◆ **PROBLEM TO SOLVE**:
Every line containing the string "shaded" is to be copied from the records.

◆ **DATA LISTING**:

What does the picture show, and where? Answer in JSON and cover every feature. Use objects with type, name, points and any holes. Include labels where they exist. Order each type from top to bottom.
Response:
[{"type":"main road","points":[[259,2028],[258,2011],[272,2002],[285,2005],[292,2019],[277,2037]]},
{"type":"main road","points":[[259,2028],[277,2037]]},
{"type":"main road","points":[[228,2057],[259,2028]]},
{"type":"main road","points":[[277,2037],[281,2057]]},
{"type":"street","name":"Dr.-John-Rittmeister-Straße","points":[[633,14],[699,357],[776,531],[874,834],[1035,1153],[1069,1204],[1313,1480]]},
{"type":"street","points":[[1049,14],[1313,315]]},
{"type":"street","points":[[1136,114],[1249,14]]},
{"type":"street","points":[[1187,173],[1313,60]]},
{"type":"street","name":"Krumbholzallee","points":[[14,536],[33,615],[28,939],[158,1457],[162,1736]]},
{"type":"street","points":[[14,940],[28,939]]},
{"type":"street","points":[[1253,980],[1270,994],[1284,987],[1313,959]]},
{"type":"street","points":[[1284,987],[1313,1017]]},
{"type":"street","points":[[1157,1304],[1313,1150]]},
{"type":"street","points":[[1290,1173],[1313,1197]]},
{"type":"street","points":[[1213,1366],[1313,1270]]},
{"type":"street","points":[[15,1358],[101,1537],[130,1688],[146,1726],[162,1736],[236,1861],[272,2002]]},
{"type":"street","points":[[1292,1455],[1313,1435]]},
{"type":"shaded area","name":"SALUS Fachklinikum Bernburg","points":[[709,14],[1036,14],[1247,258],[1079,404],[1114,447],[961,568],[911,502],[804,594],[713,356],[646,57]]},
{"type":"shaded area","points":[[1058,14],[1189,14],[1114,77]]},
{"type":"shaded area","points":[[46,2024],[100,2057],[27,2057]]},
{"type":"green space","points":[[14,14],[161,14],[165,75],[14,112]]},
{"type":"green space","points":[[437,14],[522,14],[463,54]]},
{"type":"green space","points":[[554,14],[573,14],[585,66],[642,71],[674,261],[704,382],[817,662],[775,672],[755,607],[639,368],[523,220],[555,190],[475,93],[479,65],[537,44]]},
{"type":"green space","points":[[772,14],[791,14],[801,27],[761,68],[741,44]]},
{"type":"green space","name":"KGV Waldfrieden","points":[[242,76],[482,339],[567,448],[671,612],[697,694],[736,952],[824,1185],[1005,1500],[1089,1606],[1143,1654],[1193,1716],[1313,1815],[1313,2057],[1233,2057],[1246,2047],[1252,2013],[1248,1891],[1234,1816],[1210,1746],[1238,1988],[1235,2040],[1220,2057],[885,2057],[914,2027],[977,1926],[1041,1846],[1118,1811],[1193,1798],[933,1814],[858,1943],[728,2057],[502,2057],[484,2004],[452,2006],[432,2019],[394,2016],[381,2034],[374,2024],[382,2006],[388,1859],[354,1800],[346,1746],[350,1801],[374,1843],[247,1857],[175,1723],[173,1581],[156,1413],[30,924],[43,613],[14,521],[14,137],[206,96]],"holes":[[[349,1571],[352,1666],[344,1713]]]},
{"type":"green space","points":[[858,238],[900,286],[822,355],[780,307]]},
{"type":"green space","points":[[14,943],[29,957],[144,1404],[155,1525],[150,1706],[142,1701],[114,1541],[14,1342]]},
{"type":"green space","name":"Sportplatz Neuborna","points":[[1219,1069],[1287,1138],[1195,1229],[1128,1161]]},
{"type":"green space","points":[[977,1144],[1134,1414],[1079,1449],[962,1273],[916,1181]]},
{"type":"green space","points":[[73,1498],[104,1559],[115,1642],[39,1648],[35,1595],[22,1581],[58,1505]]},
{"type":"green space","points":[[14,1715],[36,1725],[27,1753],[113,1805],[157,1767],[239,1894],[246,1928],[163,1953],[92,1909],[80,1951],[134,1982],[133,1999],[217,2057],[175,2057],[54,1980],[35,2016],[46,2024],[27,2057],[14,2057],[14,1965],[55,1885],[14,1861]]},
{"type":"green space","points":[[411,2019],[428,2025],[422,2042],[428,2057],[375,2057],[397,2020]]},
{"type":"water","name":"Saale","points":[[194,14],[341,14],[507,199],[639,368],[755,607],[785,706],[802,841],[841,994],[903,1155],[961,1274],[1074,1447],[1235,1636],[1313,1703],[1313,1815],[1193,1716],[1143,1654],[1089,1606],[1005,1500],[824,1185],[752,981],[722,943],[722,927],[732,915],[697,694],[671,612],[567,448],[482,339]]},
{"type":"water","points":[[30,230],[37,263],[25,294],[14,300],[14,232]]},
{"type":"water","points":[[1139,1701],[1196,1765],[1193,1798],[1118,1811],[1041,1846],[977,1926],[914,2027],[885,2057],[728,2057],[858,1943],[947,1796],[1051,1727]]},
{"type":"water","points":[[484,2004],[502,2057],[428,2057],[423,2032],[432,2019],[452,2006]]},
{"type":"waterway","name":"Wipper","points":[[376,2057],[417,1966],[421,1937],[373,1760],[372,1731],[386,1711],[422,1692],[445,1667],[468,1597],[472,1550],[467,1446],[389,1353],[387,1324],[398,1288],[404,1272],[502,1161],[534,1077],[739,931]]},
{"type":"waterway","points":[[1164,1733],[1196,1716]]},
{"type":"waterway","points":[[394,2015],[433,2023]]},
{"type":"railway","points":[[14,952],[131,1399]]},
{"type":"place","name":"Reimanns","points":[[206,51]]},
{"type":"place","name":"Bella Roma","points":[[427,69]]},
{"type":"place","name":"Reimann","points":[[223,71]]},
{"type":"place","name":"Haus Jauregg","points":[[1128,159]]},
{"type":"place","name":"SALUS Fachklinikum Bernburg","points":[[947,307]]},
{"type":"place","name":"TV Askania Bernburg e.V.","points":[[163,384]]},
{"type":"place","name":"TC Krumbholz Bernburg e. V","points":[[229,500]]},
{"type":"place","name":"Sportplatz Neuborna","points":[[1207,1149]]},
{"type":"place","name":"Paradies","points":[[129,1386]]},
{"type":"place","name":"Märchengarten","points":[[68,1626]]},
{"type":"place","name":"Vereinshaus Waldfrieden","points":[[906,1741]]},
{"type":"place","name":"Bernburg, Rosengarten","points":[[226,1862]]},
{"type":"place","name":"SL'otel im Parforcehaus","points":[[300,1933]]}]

◆ **EXPECTED OUTPUT**:
{"type":"shaded area","name":"SALUS Fachklinikum Bernburg","points":[[709,14],[1036,14],[1247,258],[1079,404],[1114,447],[961,568],[911,502],[804,594],[713,356],[646,57]]},
{"type":"shaded area","points":[[1058,14],[1189,14],[1114,77]]},
{"type":"shaded area","points":[[46,2024],[100,2057],[27,2057]]},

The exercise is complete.